Better bitmap performance with Roaring bitmaps

这篇文章对标的两个实现是：WAH以及CONCISE. 两者的实现思路都差不多，都是将n个bits进行压缩，压缩单元为word(假设w个bits). WAH实现方式是，一个word里面只使用w-1bits, msb用来标记这个word属性：0 的话就表示literal word, 1的话下一个bit表示具体值，剩下的(w-2)bits表示长度，类似RLE的方法。CONCISE在这个基础上做了点改进，就是允许增加一个flip word，以便更好应对偶然的flip bit情况。

Most of the recently proposed compressed bitmap formats are derived from Oracle’s BBC [2] and use run-length encoding (RLE) for compression: WAH [3], Concise [1], EWAH [4], COMPAX [5], VLC [6], VAL-WAH [7], etc. Wu et al.’s WAH is probably the best known. WAH divides a bitmap of n bits into n/w-1 words of w−1 bits, where w is a convenient word length (e.g., w=32). w−1 WAH distinguishes between two types of words: words made of just w − 1 ones (11· · · 1) or just w − 1 zeros (00· · · 0), are fill words, whereas words containing a mix of zeros and ones (e.g., 101110· · · 1) are literal words. Literal words are stored using w bits: the most significant bit is set to zero and the remaining bits store the heterogeneous w − 1 bits. Sequences of homogeneous fill words (all ones or all zeros) are also stored using w bits: the most significant bit is set to 1, the second most significant bit indicates the bit value of the homogeneous word sequence, while the remaining w − 2 bits store the run length of the homogeneous word sequence.

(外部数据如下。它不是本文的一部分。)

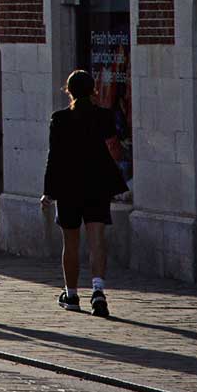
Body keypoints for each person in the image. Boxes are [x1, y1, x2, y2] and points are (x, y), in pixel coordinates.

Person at [41, 68, 128, 317]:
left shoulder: (59, 119)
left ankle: (71, 294)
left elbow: (54, 157)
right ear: (93, 91)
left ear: (68, 91)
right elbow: (113, 148)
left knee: (70, 242)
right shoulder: (103, 116)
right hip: (97, 185)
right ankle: (98, 291)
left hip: (68, 186)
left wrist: (48, 191)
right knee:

When compressing a sparse bitmap, e.g., corresponding to the set {0, 2(w − 1), 4(w − 1), . . .}, WAH can use 2w bits per set bit. Concise reduces this memory usage by half [1]. It uses a similar format except for coded fill words. Instead of storing the run length r using w − 2 bits, Concise uses only w − 2 − ⌈log2(w)⌉ bits, setting aside ⌈log2(w)⌉ bits as position bits. These ⌈log2(w)⌉ position bits encode a number p ∈ [0, w). When p = 0, we decode r + 1 fill words. When it is non-zero, we decode r fill words preceded by a word that has its (p − 1)th bit flipped compared to the following fill words. Consider the case where w = 32. Concise can code the set {0, 62, 124, . . .} using only 32 bits/integer, in contrast to WAH which requires 64 bits/integer.

但是这种结构对于范围比较大的bitmap效果不好，另外就是存取性能也不好。roraing bitmap就是针对这个问题进行优化的。roraing bitmap是针对32bit设计的bitmap. 其实说来这个实现也比较简单，就是一个二级的数据结构：第一层是一个arry用来索引high 16bit, 第二层则是array or bitmap用来索引low 16bit. 至于第二层是array还是bitmap，文章里面建议使用4096来区分：<=4096使用array(2^12 * 16bits = 64Kbits), >4096使用bitmap(2^16 bits = 64Kbits). 所以最大一个container就是64K bits. 基本上我们都是使用16bit来表示一个integer，不过如果基数太少的话，那么最好还是使用其他数据结构比如set. 文章建议，如果基数比例 < 0.1%的话，那么就不要使用这个数据结构。另外就是bitmap里面可以记录1，但是如果里面1太多的话，是不是可以变为记录0的arrya呢？

了解了数据结构，在上面的算法就比较清楚了。一个很重要的优化是，里面维护了container的cardinality. 实际显示维护这个cardinality，开销大约是30%（我怀疑可以做到更少），但是会让其他代码效率更高。下面是两个bitmap union的情况，bitcount则可以用比较高效的popcount实现。

将array变为bitmap的过程中，需要将value里面的bit筛选出来，这个代码如下：

void foo(int x) {
    while (x) {
        int t = x & -x; // 只留下最低1位的1
        printf("%d\n", __builtin_popcount(t-1));
        x = x & (x-1); // 清楚最低1位的1
    }
}

void bar(int x) {
    while (x) {
        printf("%d\n", __builtin_ctz(x));
        x = x & (x-1);
    }
}

array和array做intersect的话，那么结果肯定是array. 至于这个merge, 论文里面提到了一个优化，就是如果两个card(size)差距比较大的话(>64)，可以认为交集比较少，那么可以使用galloping intersections方法来减少比较。这个方法我不清楚，后面可以看看论文。array和array做union的话，如果card之和<4096的话，那么就使用merge. 否则先变为bitmap. 如果bitmap发现card < 4096，在变回为array. 所以这里可以看到维护card的重要性：某些情况我们可以快速判断结果是array还是bitmap.